▶ _STUDY TEXT_
________________________________________

In the past few years, there has been a surge in number of log management solutions — Loggly, LogDNA, Scalyr, Sumo Logic. Which one is being used by you / your company?
Papertrail, super friendly and insightful support.
So let me elaborate. Mostly what will you get from support is: "We are fixing problem", but in our case they were specific, "We have problems with Heroku logspout connection, 'heroku log' should still work." And the other time we went a bit over limit so they upped plan for free for a short period, se we could figure about what the problem was. Alerts are also what we use the most (no limits, no delays) which cannot say for the other providers.
Having tried self-hosted and cloud logging solutions, Papertrail is one of the services that we subscribe to that I feel pangs of gratitude when we receive our monthly billing notification.
Some of the things I liked about Papertrail:
- Super easy to setup (& automate setup). Just a dozen lines of setup in rsyslog.conf
- Also ships with a tiny client written in go if you want to tail specific files
- Sensible pricing. Charges per GB, which for us at least, correlated with how much business we were doing. Now we'd gladly pay more for the same service
- Great dashboard/UI. Having started with loggly, we were used to slow, unresponsive, unintuitive dashboard. As loggly grew, the dashboard increased in complexity. Papertrail by contrast is fast, simple and made sense (at least to us). It's quite surprising how simple it is and yet performs it's job very well. Although we don't use the live log tailing so much, the log grouping & notification system is very intuitive and easy to setup.
- Easy S3 archival. Took about 10 minutes to setup
Using Papertrail as well, but I really miss my terminal and awk, grep and less here. Or even regex search. I know I can download the archives, and I do that, but that puts the output of all in one file. Saving different topics in different files just makes sense, IMHO...
Still getting used to the ways of the cloud, I suppose...
Biggest downside to papertrail is the price. You can log important stuff for a reasonable price. If you want to debug log everything from a fairly big site? You are looking at a papertrail bill 10x your hosting bill.
Not bad idea to send info+ to papertrail, and debug off to S3 or similar directly so you can dig when something weird happens..
We build our own. All events are published on Tank( https://github.com/phaistos-networks/TANK ) , and we have a bunch of consumers that consume from various Tank topics. They process the data and either publish to other Tank topics(to be consumed by other services), or they update state on various services.
- For data exploration, we use memSQL. We keep the last day’s worth of data there(we DELETE rows to keep the memory footprint down), and because most of the time it’s about understanding something that has happened recently, it’s almost always sufficient. Each row contains the event’s representation as JSON, and we also have a few more columns for faster lookup. memSQL’s JSON support is great(we used mySQL for that but it was too slow), so we can take advantage of joins, aggregations, windowing etc.

________________________________________

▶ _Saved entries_
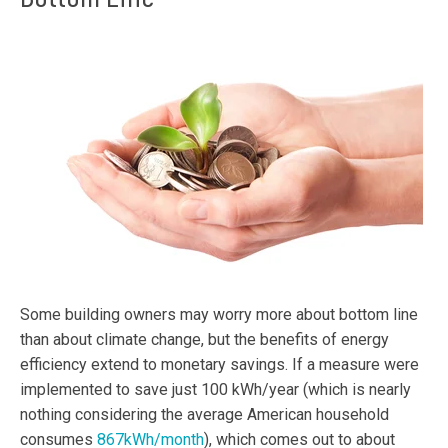
Some building owners may worry more about bottom line
than about climate change, but the benefits of energy
efficiency extend to monetary savings. If a measure were
implemented to save just 100 kWh/year (which is nearly
nothing considering the average American household
consumes
867kWh/month
), which comes out to about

________________________________________

▶ _COMPLETE THE FOLLOWING_
a – In the log management thread, why does the team that built its own system delete older rows from memSQL, and why is one day of data almost always enough? Answer in one to three sentences.
b – Go on with the log management thread, starting after its last sentence.

▶ _ANSWERS TO THE EXERCISE_
a – They delete rows to keep the memory footprint down. One day of data is almost always enough because most of the time they are trying to understand something that happened recently.

b –
- For data visualisation, we use ELK (but it’s pretty slow), a tool our ops folks built (“otinanai”: https://github.com/phaistos-networks/otinanai) and we have a few smaller systems that generate graphs and reports.
- For alerts and tickets, our ops folk built another tool that monitors all those events, filters them and executes domain-specific logic that deals with outliers, notifications routing, and more.
This solves most of our needs, but we plan to improve this setup further, by monitoring even more resources and introducing more tools(Tank consumers) to get more out of our data.
Great tools, congrats. The name 'otinanai' though is rather dodgy (for those who knows what it means) although I can see it stems from [...] designed to graph anything.
We're actually building (and using) a log alternative called OverOps (https://www.overops.com), it's a native JVM agent that adds links to each log warning / error / exception that lead to the actual variable state and code that caused them, across the entire call stack. Disclaimer: I work there, would be happy to answer any question.
I'm really excited about Takipi (I guess OverOps now) but the per-JVM pricing kills it for us, especially as we look to moving to microservices. Any plans for alternative pricing, such as per-GB or per-exception?
which is a PITA to do multi-line grep... variable field based searching and multi-system cross-comparison... but sure.. if it works for you.. then great
The one I really wanted to use/like was http://scalyr.com. However even after their redesign, I still can't use their query language. With LogEntries, it's pretty natural.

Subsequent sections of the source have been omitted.